Home > Commentary, New Judgments and Cases to Watch > Purdy and Assisted Suicide in the Northern Ireland Assembly

Purdy and Assisted Suicide in the Northern Ireland Assembly

Debbie Purdy & Omar PuenteIn heated Assembly debate last week MLAs took turns to pour scorn on the House of Lords decision in R (on the application of Purdy) v Director of Public Prosecutions [2009] UKHL 45. At the end of July Debbie Purdy (pictured with her husband, Omar Puente), who suffers from primary progressive multiple sclerosis, succeeded in her judicial review seeking further guidance upon the exercise of prosecutorial discretion should her husband assist her if she chose to commit suicide. In the aftermath of this decision the Director of Public Prosecutions in England and Wales and the Public Prosecution Service in Northern Ireland undertook to clarify their guidance.

Mr Danny Kennedy (UUP, Newry & Armagh) rounded on the courts as the instigators of the assisted suicide debate:

‘The present debate in the UK flows from the decision that the Law Lords made a relatively short time after Parliament had spoken definitively against suicide. That is not how the law in the United Kingdom or anywhere should be made. The courts exist to interpret law, not to make it’.

Mr Simon Hamilton (DUP, Strangford) followed with an assertion that, ‘we were seeing another example of potential legislating from the bench. That is not the way that law is or should be made in this part of the world. Law is supposed to be made by legislators such as us and enacted in the courts by the judiciary, not made by the judiciary itself’.

Campaigners in favour of legalising assisted suicide may well regard Purdy as a vehicle for advancing recognition of a right to die in the United Kingdom (see R (on the application of Pretty) v DPP [2001] UKHL 61 and Pretty v United Kingdom [2002] 35 EHRR 1). Many Members of the Northern Ireland Assembly seem to foresee the judiciary achieving this end against the wishes of legislators. The House of Lords, however, made no attempt to declare the offence of assisting suicide incompatible with the ECHR or to depart from Pretty (see Lord Hope, [18]). It took Ms Martina Anderson (Sinn Fein, Foyle) to inject a note of realism into the debate when she recognised that:

‘The Law Lords found that it would be a breach of Debbie Purdy’s human rights for her not to know whether her husband would be prosecuted for accompanying her to the Swiss clinic where she wishes to die. … We are now seeing those guidelines being issued: we are not seeing assisted suicide being legalised’. (emphasis added)

The Purdy case focused entirely on the issue of the untrammelled discretion granted by Parliament to the CPS and PPS to prosecute such cases only where it would be in the ‘public interest’ to do so (see section 2(4) Suicide Act 1961). Having emphasised the importance of Parliament debating the legality of assisted suicide (at [58]), Baroness Hale separated these concerns from the current appeal in the next paragraph of her speech (at [59]): ‘A major objective of the criminal law is to warn people that if they behave in a way which it prohibits they are liable to prosecution and punishment.
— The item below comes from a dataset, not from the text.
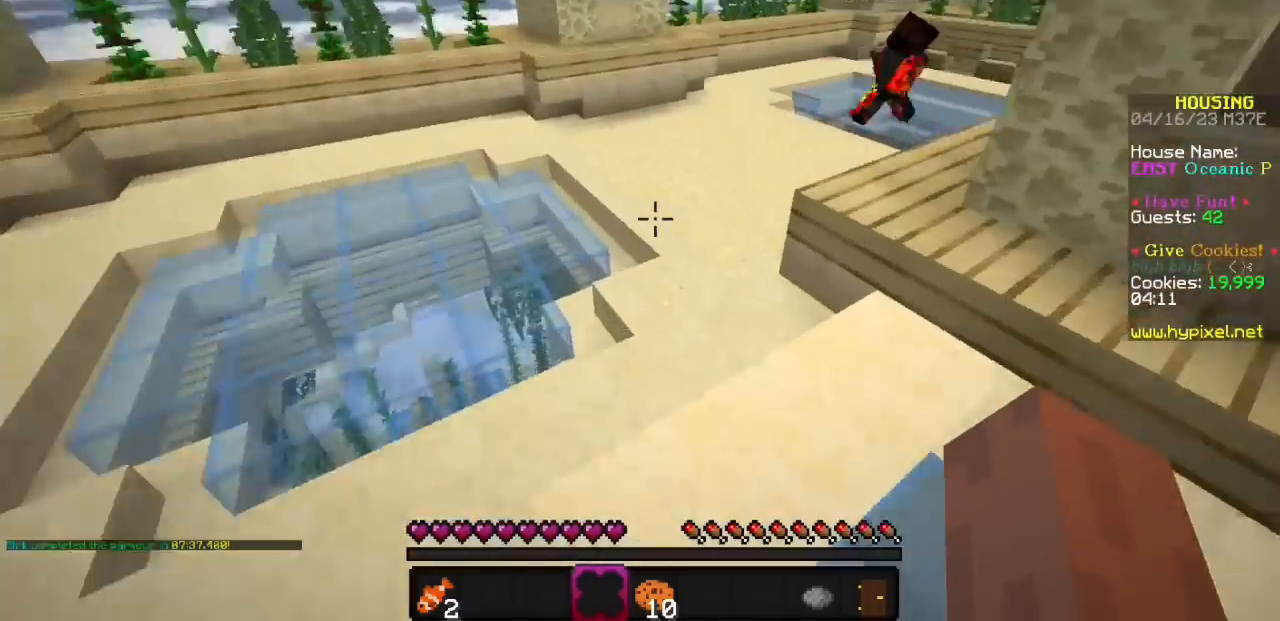
{"keys": [], "mouse": [], "events": [[267, "mouse_left", "down"], [467, "mouse_left", "up"]]}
People need and are entitled to be warned in advance so that, if they are of a law-abiding persuasion, they can behave accordingly.’
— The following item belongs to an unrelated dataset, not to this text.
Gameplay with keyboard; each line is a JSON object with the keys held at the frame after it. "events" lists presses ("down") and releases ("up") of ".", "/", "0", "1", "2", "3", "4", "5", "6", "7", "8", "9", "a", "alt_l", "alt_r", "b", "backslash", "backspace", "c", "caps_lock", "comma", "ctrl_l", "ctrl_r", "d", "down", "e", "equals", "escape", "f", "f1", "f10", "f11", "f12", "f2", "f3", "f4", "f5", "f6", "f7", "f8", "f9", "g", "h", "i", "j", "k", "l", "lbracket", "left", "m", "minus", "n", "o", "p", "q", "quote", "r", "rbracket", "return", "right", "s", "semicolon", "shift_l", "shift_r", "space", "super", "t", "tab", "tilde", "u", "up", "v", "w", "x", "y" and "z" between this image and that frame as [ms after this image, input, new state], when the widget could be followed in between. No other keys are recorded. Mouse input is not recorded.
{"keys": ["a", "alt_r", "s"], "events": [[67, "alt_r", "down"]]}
During his diatribe against the decision, Mr Hamilton claimed to, ‘understand [the] point about the guidelines’, continuing that ‘I understand the position into which the PPS has been put by the verdict in the Purdy case’. However, it is the legislature’s reluctance to address the issue of assisted suicide and to sweep the matter under the carpet using a prosecutorial discretion which has, ultimately, required prosecutors to formulate their guidance notes. If these matters are indeed too weighty for the discretion of individual Law Officers when assisted suicide is at issue (as suggested by Professor Keown), Parliament and not the courts created this situation.

Moreover, until the transfer of criminal law competence, MLAs cannot be considered legislators in this field. At present, all areas of the criminal law remain reserved matters (specified in Schedule 3 to the Northern Ireland Act 1998), meaning that the Westminster Parliament retains the responsibility to legislate for them. However, sections 4 and 86 of the Northern Ireland Act 1998 do provide for rapid transfer of powers to the Assembly by Order in Council, and the decade-long impasse regarding the devolution of policing and justice powers appears to have edged closer to a resolution with last week’s talks.

Mature legislative reflection, stripped of some of the hyperbole which dogged this assisted suicide debate, should have led MLAs to the conclusion that, in , the House of Lords did not alter the law of assisted suicide, but required that the DPP clarify the rules under which he exercises his discretion to prosecute in assisted suicide cases (and it remains within the power of legislators to issue stricter guidance, if they wish, through primary legislation).

Nonetheless, the eagerness of MLAs of all parties to debate and legislate upon these matters provides the clearest possible sign of the imminence of a long overdue breakthrough in the deadlock on devolution of legislative competence in the fields of justice and policing. People living in Northern Ireland can only hope that, in these fields, the legislative learning curve will be steep.